Ein Hauch von kindlichem Staunen liegt in der Luft. Auf der Bühne lässt Magier Mika Chao gerade ein Tuch in einer Flasche tanzen, steigt jetzt sogar ins Publikum, gibt das Kunststück in Kinderhände und hat das Publikum damit vollends in der Hand. Es ist ein Moment voller Poesie und Faszination, in dem Wünsche Wirklichkeit zu werden scheinen – ein Moment, der damit leider eine Ausnahme im aktuellen Varietéspektakel „Circque de Tuque – In Between“ darstellt. Die Show, die wie in jedem Sommer im Pantheon residiert und dort noch bis zum 26. August zu sehen ist, präsentiert zwar einmal mehr exzellente junge Artisten, die Zeremonienmeister und Initiator Stephan Masur auf der ganzen Welt gefunden hat, lässt es allerdings zugleich an einer übergeordneten Dramaturgie fehlen, die die einzelnen Nummern zu einem zauberhaften Ganzen verbindet. Stattdessen bleibt sie eine Patchwork-Revue, in der Comedy und Travestie auf Konfrontationskurs zu lyrischen Kunststücken gehen. Was eher kindisch denn kindlich wirkt.
Die durchweg männlichen Akrobaten teilen sich im Großen und Ganzen in zwei Lager auf: In dem einen finden sich jene, die ihre Kunst für sich sprechen lassen, allen voran der bereits erwähnte Chao
sowie Gummimensch Kalle Pikkuharjiu, der mit mit einer hervorragend choreographierten Darbietung seiner Biegsamkeit verblüfft. Im anderen tummeln sich derweil etwas schrillere, grellere Figuren,
die mit Crossdressing und übertriebener Affektiertheit auf sich aufmerksam machen. Keine Frage, die Hula-Hoop-Nummer von Oliver Smith Wellnitz oder der Drahtseilakt von Francois Bouvier werden
durch Stöckelschuhe deutlich anspruchsvoller, passen aber schlichtweg nicht zu der poetischen Bühnensprache einiger anderer Artisten.

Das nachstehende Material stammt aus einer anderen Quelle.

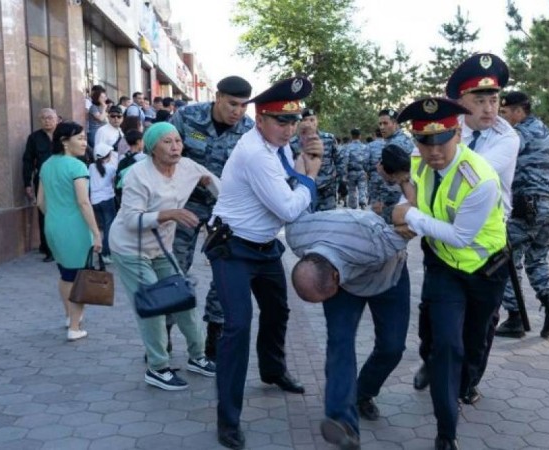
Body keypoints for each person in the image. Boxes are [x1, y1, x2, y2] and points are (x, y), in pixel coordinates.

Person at [207, 77, 323, 449]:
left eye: (293, 121)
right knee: (238, 327)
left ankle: (273, 370)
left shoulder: (277, 146)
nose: (288, 129)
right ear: (260, 120)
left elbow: (289, 182)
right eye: (280, 121)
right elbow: (289, 206)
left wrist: (304, 160)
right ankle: (228, 419)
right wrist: (311, 176)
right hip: (234, 249)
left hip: (264, 246)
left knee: (277, 311)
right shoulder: (256, 153)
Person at [392, 97, 509, 450]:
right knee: (446, 345)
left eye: (441, 140)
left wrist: (409, 217)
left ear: (457, 133)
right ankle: (447, 432)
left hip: (484, 272)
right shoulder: (418, 162)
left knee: (473, 346)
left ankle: (465, 386)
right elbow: (413, 197)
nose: (433, 151)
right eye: (424, 142)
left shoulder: (481, 179)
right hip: (444, 268)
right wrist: (402, 208)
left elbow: (460, 237)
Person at [412, 53, 519, 398]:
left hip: (483, 249)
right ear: (460, 103)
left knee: (479, 326)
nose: (490, 109)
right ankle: (433, 358)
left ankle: (465, 384)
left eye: (494, 100)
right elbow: (419, 162)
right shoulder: (440, 128)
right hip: (438, 240)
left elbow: (463, 173)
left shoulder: (507, 138)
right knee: (431, 315)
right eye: (479, 101)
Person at [286, 208, 411, 450]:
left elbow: (412, 227)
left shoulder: (375, 243)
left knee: (392, 347)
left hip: (387, 277)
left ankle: (363, 392)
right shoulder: (296, 235)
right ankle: (342, 422)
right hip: (343, 278)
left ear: (334, 277)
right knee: (339, 345)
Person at [108, 122, 219, 391]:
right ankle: (157, 368)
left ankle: (198, 357)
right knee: (154, 307)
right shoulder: (138, 174)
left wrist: (221, 204)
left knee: (184, 299)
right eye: (167, 142)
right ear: (152, 148)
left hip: (161, 247)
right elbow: (132, 220)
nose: (175, 147)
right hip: (130, 247)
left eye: (178, 141)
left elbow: (213, 182)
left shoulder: (187, 167)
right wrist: (171, 214)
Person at [168, 76, 255, 361]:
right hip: (186, 204)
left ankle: (215, 336)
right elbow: (162, 153)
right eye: (232, 104)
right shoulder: (187, 116)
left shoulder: (249, 130)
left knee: (225, 272)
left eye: (243, 106)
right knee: (174, 269)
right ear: (217, 97)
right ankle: (162, 335)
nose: (238, 112)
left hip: (226, 209)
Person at [495, 91, 549, 339]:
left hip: (528, 203)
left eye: (505, 112)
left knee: (507, 258)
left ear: (518, 111)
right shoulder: (542, 129)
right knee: (538, 258)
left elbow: (500, 159)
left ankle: (514, 317)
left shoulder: (520, 133)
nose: (502, 117)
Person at [36, 121, 102, 341]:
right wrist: (96, 232)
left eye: (85, 138)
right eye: (80, 138)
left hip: (53, 225)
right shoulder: (77, 167)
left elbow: (40, 202)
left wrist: (56, 216)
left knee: (65, 275)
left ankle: (68, 317)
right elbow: (84, 203)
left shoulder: (46, 164)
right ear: (65, 142)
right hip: (75, 228)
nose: (85, 143)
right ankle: (74, 327)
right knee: (78, 278)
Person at [23, 108, 59, 262]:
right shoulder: (34, 138)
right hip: (42, 181)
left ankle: (61, 246)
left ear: (56, 119)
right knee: (44, 214)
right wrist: (27, 183)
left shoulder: (63, 135)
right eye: (43, 118)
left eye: (50, 117)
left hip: (62, 180)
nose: (47, 120)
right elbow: (27, 160)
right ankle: (48, 249)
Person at [290, 108, 342, 211]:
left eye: (312, 120)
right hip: (305, 190)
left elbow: (338, 160)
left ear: (317, 121)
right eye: (305, 120)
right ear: (300, 123)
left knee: (329, 222)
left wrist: (342, 182)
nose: (309, 123)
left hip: (327, 191)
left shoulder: (329, 139)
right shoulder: (293, 143)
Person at [369, 108, 414, 223]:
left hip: (393, 199)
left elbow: (393, 177)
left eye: (385, 123)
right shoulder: (395, 140)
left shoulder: (395, 145)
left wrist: (381, 201)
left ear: (395, 124)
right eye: (380, 124)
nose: (382, 127)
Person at [89, 143, 118, 264]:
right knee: (108, 228)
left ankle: (101, 252)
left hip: (94, 201)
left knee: (102, 228)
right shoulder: (111, 168)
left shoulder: (90, 166)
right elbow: (114, 182)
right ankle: (106, 254)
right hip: (107, 200)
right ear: (108, 156)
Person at [342, 128, 369, 209]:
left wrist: (344, 173)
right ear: (360, 136)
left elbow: (345, 160)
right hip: (362, 171)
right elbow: (367, 160)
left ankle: (353, 206)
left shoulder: (348, 147)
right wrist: (367, 171)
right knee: (362, 187)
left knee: (352, 190)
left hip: (351, 172)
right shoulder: (364, 147)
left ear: (351, 136)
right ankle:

Noch auffälliger ist dies bei Kimmo Hietanens Schlapp- und
Springseil-Darbietungen, die der Finne im Mädchenkleid mit Schleife im Haar und auf der großen Bühne verschwindendem Schoßhund absolviert. Dieser Ansatz ist weder frivol noch bezaubernd, ist
nicht aufregend oder provokant, nicht sensibel oder zärtlich, sondern lediglich albern.
Es sind diese Elemente, die den Fluss der Show nachhaltig stören, ebenso wie einige Fehlentscheidungen von Regisseur David Severins hinsichtlich der Gesamtkonzeption. Schon am Anfang zieht sich
ein viel zu langes Tanz-Intro wie Kaugummi, so dass „Cirque de Tuque“ einfach nicht in Fahrt kommt – ein Schleppseil-Balance-Akt und eine Bodenakrobatik ohne klare Linienführung direkt im
Anschluss helfen ebenfalls nicht weiter. Auch sind vor allem die kleinteiligen Beiträge wie etwa Stephan Masurs wirklich schöne Seifenblasen-Spielerei im großen Saal des Pantheons nicht
sonderlich gut wahrzunehmen, verschwinden in der Weite des Raumes und fesseln nur jene, die direkt am Bühnenrand sitzen. Dazu kommt das ständige Schwanken zwischen Travestie-Revue und
Programmtheater, das sich auch in der mal feinfühligen und mal bemüht komischen Moderation von Stephan Masur widerspiegelt (Pointen über Messdiener und die Vorhaut Christi inklusive) und das
letztlich dazu führt, dass man nur eine Ahnung von jenen fantastischen Welten erhält, die die Artisten dem immer wieder begeisterten Publikum zu eröffnen versuchen. Mehr als ein gelegentlicher
Blick durchs Schlüsselloch ist da leider nicht drin. Zum Staunen reicht das. Aber eben nicht zum Träumen.